If you were watching the news out of Ohio today, you might not realize that there were three - one, two, three - referendums on their ballot yesterday. You might think that the referendum on Gov. Kasich’s collective bargaining reforms – similar to Wisconsin Gov. Scott Walker’s – was the only one.

But it wasn’t:

Voters in Ohio have approved a ballot measure intended to keep government from requiring Ohioans to participate in any health care system.

The vote was 66-34 against Obamacare-style mandates, which seems like an important news story.

But, no. Instead, we’re getting mostly this:

In a political blow to GOP Gov. John Kasich, voters handily rejected the law, which would have limited the bargaining abilities of 350,000 unionized public workers. With nearly 95 percent of the votes counted late Tuesday, about 61 percent were to reject the law.

Granted, that is also an important news story. More important, arguably, than the first one.

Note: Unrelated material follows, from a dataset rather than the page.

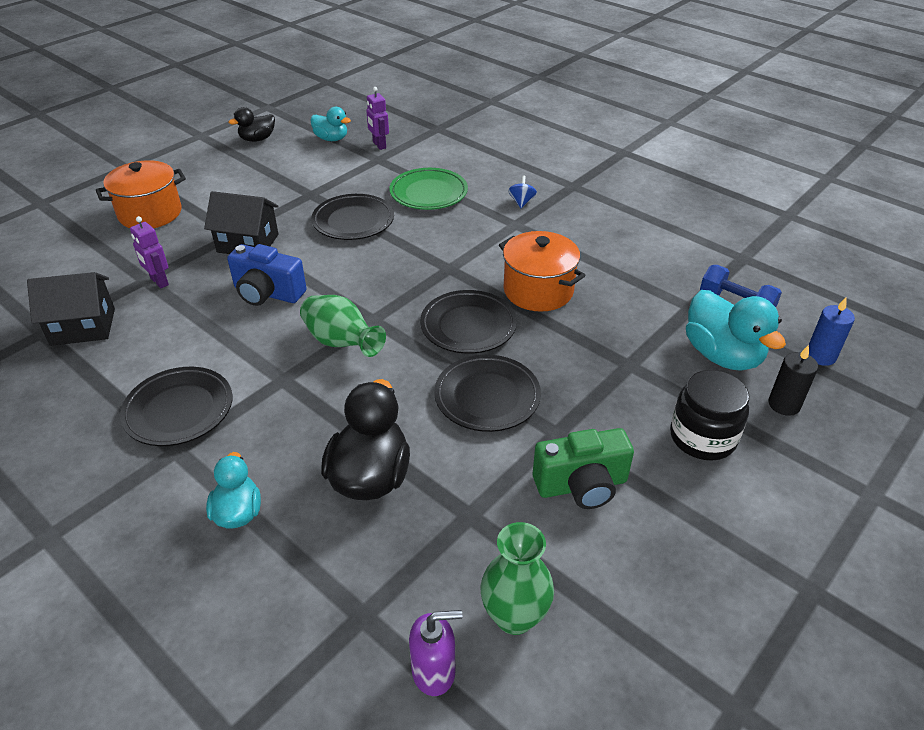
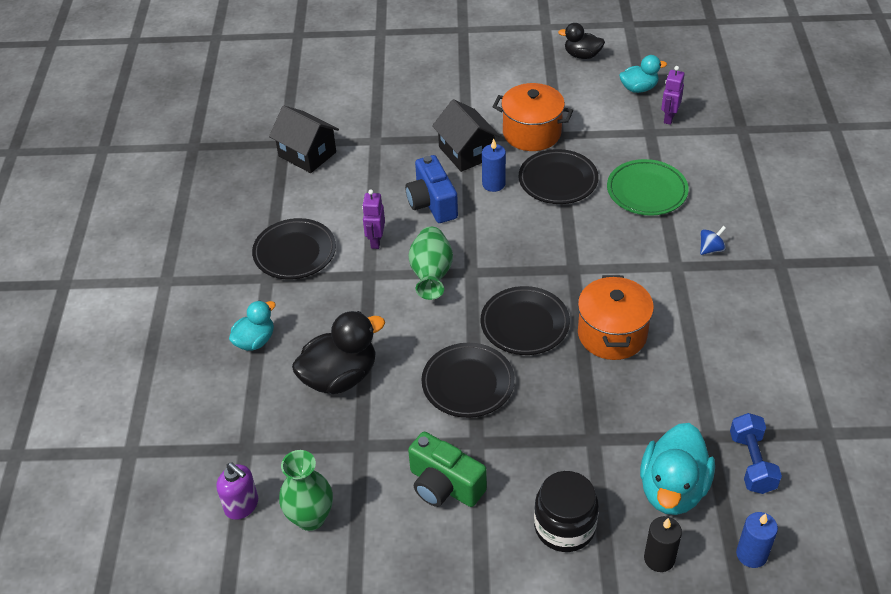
camera: 50 degrees right, 5 degrees up
orange pot [96,160,186,228] -> orange pot moved to [493,83,573,151]
purple robot [130,216,169,288] -> purple robot moved to [362,189,385,249]
turquoise duck [311,107,351,141] -> turquoise duck turned 90 degrees counterclockwise [619,55,667,93]
none -> blue candle [482,139,506,192]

So much more important, though, that the rejection of Obamacare-style mandates by two-thirds of Ohio voters doesn’t even rate a headline? Or at least a mention in the first three paragraphs of an Ohio election-night wrapup?

While we’re at it, here’s what seems like an even more important story: while the collective bargaining changes went down in a heap – 61% voting against – Obamacare went down even harder. Sixty-six percent of Ohio voters said no, we shouldn’t be forced to purchase health care whether we want to or not.

Sixty-six is a bigger number than sixty-one. More Ohio voters rejected Obamacare than rejected collective bargaining restrictions. Plus, that means a lot of voters voted with the majority on both – against Kasich, and against Obama.

Those wacky Ohioans, with their rounded edges and peaking middle.

But to read the news, the results were a huge blow to the GOP, and a huge boost for the Democrats. Just nothing more to see, here. Go figure.

UPDATE - the Weekly Standard:

A ballot measure that StateImpact Ohio (a creation of local public media and NPR) describes as “a referendum on a constitutional amendment…aimed at keeping the national health care reform law from taking [e]ffect” won in all 88 counties in Ohio. In 81 of the counties, it won by a margin of at least 20 percentage points. Statewide, it won by 32 points (66 to 34 percent).

At least somebody’s covering it. Hat tip Sister Toldja.